Q: Can I run ZeroEntropy models on-premises? A: Yes. Both zembed-1 and zerank-1 are available as open-weight models on HuggingFace under Apache 2.0. For zerank-2 and the managed zsearch API, ZeroEntropy offers VPC deployment on AWS Marketplace and Azure, plus fully on-premises installation for enterprise customers.

Q: What is the zELO training methodology? A: Instead of binary relevance labels, zELO uses pairwise document comparisons scored by an ensemble of LLMs, then fits a Bradley-Terry (Elo-style) rating model. This produces a continuous relevance gradient that gives models richer training signal than traditional binary annotations.

Q: Does zerank-2 support custom instructions for reranking? A: Yes. zerank-2 accepts an instruction parameter that lets you append business context, user-specific memories, or domain-specific ranking criteria. For example, you can instruct it to prioritize recent documents or favor a specific product line.

Q: What chunking strategy does zsearch use? A: ZeroEntropy developed LlamaChunk, a semantic chunking algorithm that uses Llama-70B logprobs to split documents at semantically meaningful boundaries rather than fixed token counts. The managed zsearch API handles chunking automatically during ingestion.

Conclusion

ZeroEntropy addresses a real pain point in RAG pipeline development: the fragmentation of retrieval infrastructure. Instead of integrating separate vector databases, embedding providers, and reranking services, their platform offers a unified stack with models that are specifically trained to work together.

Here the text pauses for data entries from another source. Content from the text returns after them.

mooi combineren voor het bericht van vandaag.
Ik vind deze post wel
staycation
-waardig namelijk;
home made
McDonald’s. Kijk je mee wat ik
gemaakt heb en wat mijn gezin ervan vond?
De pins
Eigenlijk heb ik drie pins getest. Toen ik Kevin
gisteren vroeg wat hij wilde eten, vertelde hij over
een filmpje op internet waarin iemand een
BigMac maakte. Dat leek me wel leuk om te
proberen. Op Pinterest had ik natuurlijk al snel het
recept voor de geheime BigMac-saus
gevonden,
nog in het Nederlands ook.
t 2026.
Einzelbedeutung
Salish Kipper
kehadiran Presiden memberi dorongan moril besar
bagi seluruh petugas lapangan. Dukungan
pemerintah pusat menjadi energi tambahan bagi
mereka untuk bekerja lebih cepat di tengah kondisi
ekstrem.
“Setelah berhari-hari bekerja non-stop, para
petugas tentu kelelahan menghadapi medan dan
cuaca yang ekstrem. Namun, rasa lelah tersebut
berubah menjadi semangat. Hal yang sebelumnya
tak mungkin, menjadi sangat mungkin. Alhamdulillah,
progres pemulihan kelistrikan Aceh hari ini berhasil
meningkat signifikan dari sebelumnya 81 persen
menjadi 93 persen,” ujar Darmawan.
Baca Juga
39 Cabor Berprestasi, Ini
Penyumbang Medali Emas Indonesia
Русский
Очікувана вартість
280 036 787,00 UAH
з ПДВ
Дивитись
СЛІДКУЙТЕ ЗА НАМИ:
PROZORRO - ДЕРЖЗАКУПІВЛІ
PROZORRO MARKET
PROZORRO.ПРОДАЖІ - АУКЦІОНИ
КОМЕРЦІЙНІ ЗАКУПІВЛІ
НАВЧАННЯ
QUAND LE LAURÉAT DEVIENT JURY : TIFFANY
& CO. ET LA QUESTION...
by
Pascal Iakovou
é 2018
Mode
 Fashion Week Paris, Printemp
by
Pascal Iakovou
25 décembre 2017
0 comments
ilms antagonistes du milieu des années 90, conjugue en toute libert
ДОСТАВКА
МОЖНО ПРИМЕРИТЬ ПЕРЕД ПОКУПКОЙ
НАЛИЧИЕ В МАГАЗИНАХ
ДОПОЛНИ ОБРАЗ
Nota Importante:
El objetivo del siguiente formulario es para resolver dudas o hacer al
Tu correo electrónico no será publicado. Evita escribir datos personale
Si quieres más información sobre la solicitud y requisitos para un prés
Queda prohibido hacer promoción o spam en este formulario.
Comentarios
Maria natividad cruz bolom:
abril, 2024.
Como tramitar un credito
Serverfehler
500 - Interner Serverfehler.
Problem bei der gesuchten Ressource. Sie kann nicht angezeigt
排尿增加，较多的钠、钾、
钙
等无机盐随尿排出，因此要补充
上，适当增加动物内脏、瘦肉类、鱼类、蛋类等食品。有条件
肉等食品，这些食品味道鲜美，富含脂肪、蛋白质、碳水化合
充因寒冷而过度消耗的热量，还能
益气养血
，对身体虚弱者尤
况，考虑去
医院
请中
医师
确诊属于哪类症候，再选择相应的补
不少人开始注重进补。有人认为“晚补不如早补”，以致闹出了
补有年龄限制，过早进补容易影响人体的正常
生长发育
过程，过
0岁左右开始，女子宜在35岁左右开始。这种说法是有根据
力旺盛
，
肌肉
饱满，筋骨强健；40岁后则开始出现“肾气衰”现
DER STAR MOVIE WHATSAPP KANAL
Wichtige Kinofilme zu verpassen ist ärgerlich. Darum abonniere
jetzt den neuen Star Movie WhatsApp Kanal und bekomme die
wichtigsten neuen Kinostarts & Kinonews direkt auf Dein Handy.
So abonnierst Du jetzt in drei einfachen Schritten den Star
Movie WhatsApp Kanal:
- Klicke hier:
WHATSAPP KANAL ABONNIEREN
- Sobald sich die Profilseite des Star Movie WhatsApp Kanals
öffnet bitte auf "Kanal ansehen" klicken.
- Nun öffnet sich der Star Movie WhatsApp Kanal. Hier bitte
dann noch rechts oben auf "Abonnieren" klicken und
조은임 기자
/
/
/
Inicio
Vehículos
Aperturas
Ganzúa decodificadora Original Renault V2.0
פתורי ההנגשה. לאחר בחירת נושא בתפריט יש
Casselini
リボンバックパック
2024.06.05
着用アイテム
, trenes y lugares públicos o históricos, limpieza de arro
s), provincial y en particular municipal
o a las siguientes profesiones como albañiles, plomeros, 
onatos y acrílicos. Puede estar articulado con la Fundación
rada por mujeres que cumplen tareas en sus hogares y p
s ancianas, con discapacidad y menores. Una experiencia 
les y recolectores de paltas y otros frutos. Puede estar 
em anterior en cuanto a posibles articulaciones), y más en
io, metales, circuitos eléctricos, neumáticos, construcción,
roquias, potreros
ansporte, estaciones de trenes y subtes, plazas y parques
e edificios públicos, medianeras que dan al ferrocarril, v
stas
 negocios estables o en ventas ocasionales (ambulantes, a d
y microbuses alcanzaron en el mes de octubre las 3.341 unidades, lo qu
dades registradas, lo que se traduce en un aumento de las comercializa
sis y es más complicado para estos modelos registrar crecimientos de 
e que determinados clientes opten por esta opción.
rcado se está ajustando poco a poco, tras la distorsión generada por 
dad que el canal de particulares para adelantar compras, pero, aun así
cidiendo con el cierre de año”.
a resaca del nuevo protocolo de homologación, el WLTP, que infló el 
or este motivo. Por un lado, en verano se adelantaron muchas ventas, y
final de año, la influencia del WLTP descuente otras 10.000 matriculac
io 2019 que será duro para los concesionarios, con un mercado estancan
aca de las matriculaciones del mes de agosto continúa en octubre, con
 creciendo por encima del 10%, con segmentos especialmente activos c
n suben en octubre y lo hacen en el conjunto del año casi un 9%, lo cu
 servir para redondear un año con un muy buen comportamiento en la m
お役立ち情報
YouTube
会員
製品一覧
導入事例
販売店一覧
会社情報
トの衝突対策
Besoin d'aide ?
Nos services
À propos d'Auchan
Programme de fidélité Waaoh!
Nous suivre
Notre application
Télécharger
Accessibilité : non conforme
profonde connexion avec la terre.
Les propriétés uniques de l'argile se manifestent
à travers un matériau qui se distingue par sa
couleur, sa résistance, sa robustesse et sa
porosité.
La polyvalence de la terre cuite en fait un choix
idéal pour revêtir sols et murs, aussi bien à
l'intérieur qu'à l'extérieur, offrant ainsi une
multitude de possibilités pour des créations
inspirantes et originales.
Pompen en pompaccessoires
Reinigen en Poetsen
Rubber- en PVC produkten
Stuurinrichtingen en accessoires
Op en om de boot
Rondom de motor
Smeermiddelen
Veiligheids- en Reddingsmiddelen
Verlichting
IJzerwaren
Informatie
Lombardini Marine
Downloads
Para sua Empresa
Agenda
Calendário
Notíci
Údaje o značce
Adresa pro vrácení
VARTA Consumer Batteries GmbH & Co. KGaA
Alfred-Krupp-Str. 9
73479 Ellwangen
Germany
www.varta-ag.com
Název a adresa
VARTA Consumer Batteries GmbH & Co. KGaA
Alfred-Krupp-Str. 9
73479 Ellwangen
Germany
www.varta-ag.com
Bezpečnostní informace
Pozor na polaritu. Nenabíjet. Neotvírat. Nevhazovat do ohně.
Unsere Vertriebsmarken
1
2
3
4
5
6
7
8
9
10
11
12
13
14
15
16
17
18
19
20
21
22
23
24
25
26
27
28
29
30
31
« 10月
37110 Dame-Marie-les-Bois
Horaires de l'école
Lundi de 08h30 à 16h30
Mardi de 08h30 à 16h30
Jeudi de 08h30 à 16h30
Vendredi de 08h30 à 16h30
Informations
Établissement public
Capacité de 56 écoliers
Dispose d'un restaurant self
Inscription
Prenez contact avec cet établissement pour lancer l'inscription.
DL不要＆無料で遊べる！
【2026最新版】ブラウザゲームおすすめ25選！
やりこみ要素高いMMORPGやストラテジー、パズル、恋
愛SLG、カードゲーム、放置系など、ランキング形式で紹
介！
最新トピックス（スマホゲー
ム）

The zELO training methodology is genuinely novel — applying chess Elo ratings to document relevance is a creative approach that produces measurable quality improvements. For teams building production RAG systems, the combination of open-weight models (for development and air-gapped deployment) plus a managed API (for production convenience) provides flexibility across different deployment scenarios.

The main consideration is cost: at $50-500/month for the managed API, it is a meaningful infrastructure investment. But for applications where retrieval quality directly impacts user experience (legal search, medical QA, customer support), the benchmark improvements over general-purpose embedding providers can translate directly into better outcomes.